What are the biggest challenges or opportunities in your field right now?
The biggest challenge and opportunity in my field right now is sustainability of CHW work and getting it reimbursable through insurance. The CHW Access Act went through as a law last year in early February, and our association is currently working with the Department of Health on how CHW work can be reimbursable. Right now it's very easy for them to reimburse within a clinic setting working with a provider, but my ultimate goal is to get that type of work sustained through Medicaid and Medicare. Once those entities adopt it, then bigger companies like Blue Cross Blue Shield and UnitedHealthcare will basically adopt as well, and we'll see CHW work continue to be so much bigger and everywhere. This work isn't just for low-income people - we work with cancer patients who are insured and had good jobs, but life happened and they don't know how to navigate resources, file claims to get specialists, or handle FMLA when they've lost work.

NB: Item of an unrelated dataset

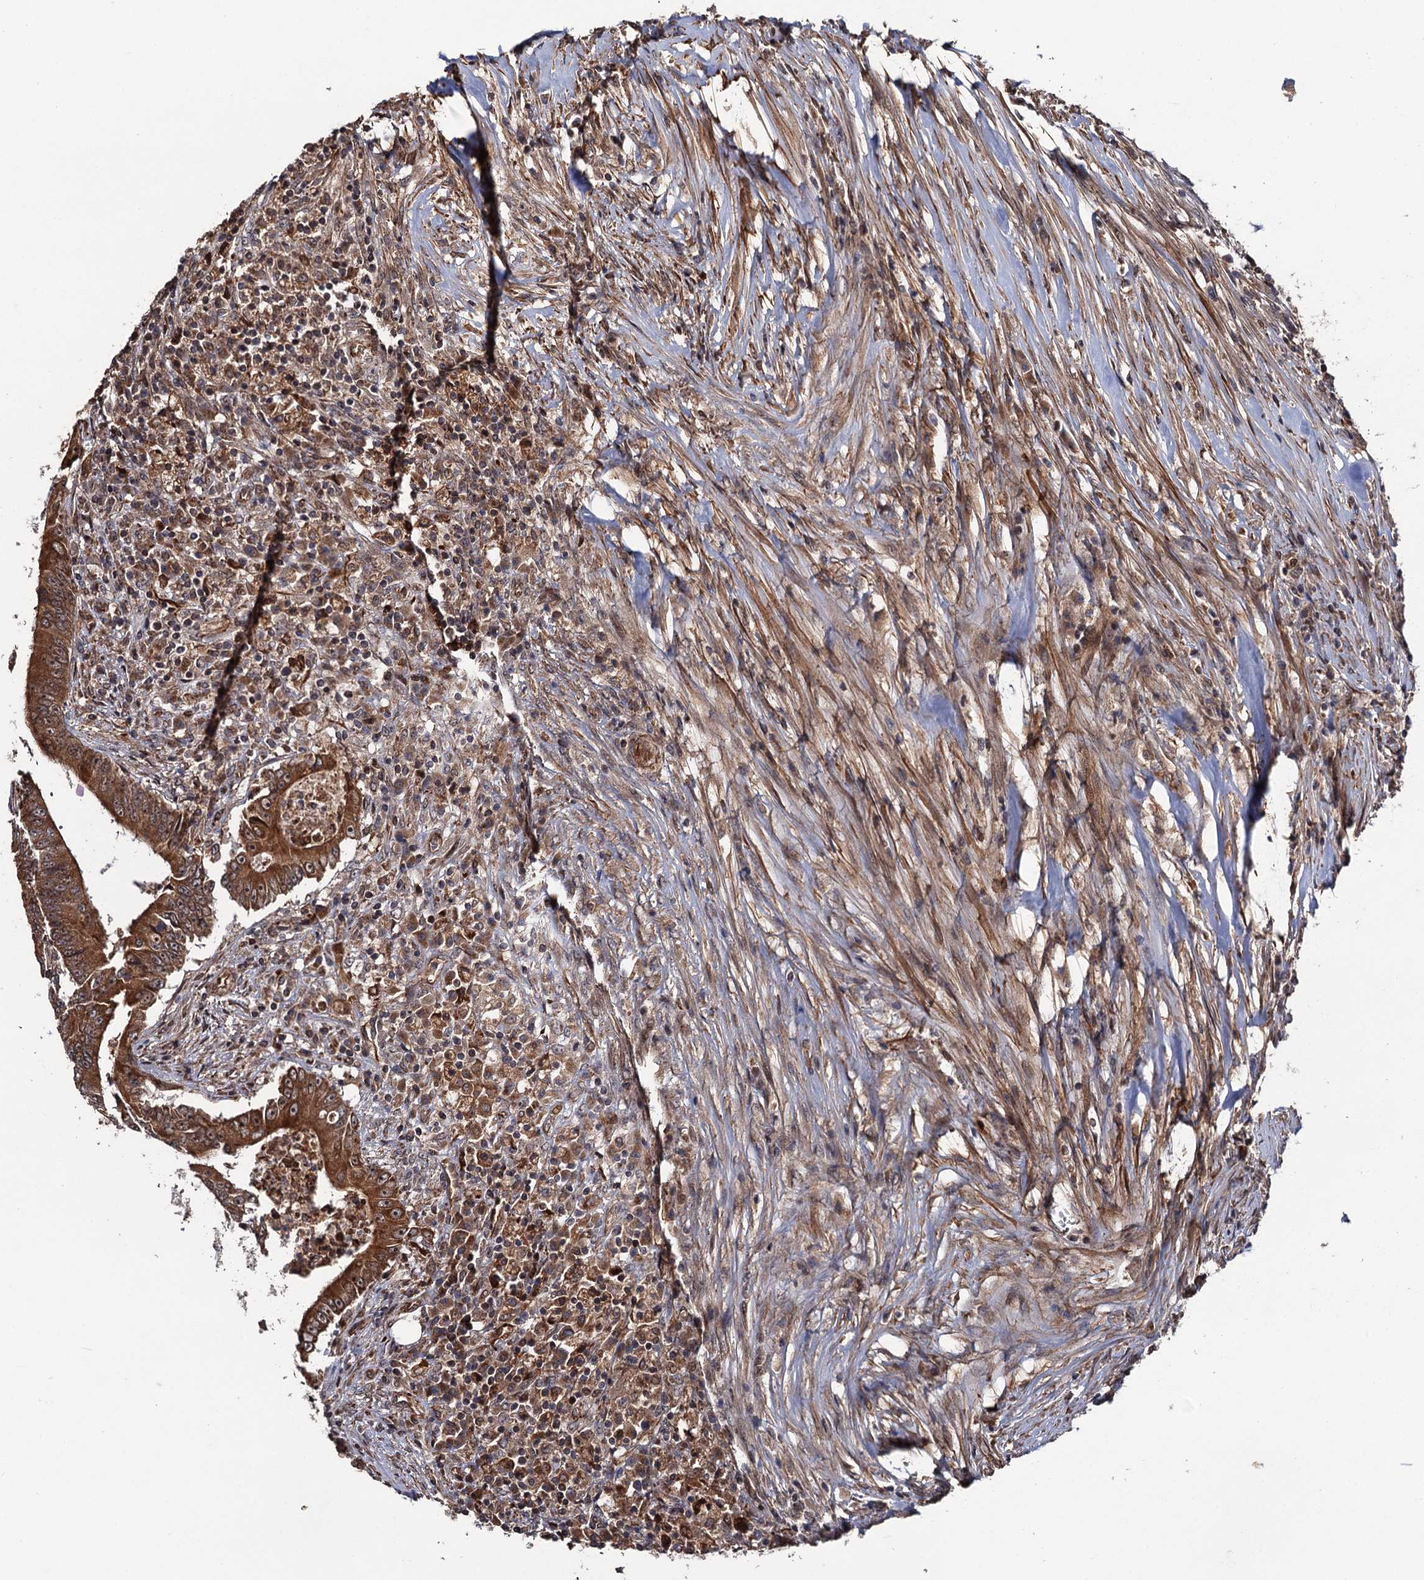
{"staining": {"intensity": "strong", "quantity": ">75%", "location": "cytoplasmic/membranous"}, "tissue": "colorectal cancer", "cell_type": "Tumor cells", "image_type": "cancer", "snomed": [{"axis": "morphology", "description": "Adenocarcinoma, NOS"}, {"axis": "topography", "description": "Colon"}], "caption": "This photomicrograph shows IHC staining of colorectal adenocarcinoma, with high strong cytoplasmic/membranous positivity in about >75% of tumor cells.", "gene": "FSIP1", "patient": {"sex": "male", "age": 83}}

Everybody needs this type of help. Another challenge is funding - unfortunately we've lost funding and had to lose some people, so we're working with what we have. That means longer hours and wearing multiple hats. But the opportunity is huge because we're training CHWs not just in community-based programs but in pharmacies, food banks, libraries, schools - just anywhere people are congregating and asking for help. There's also a big push around maternal health right now since Arkansas unfortunately has a high mortality rate, and our current governor did put some funding into that.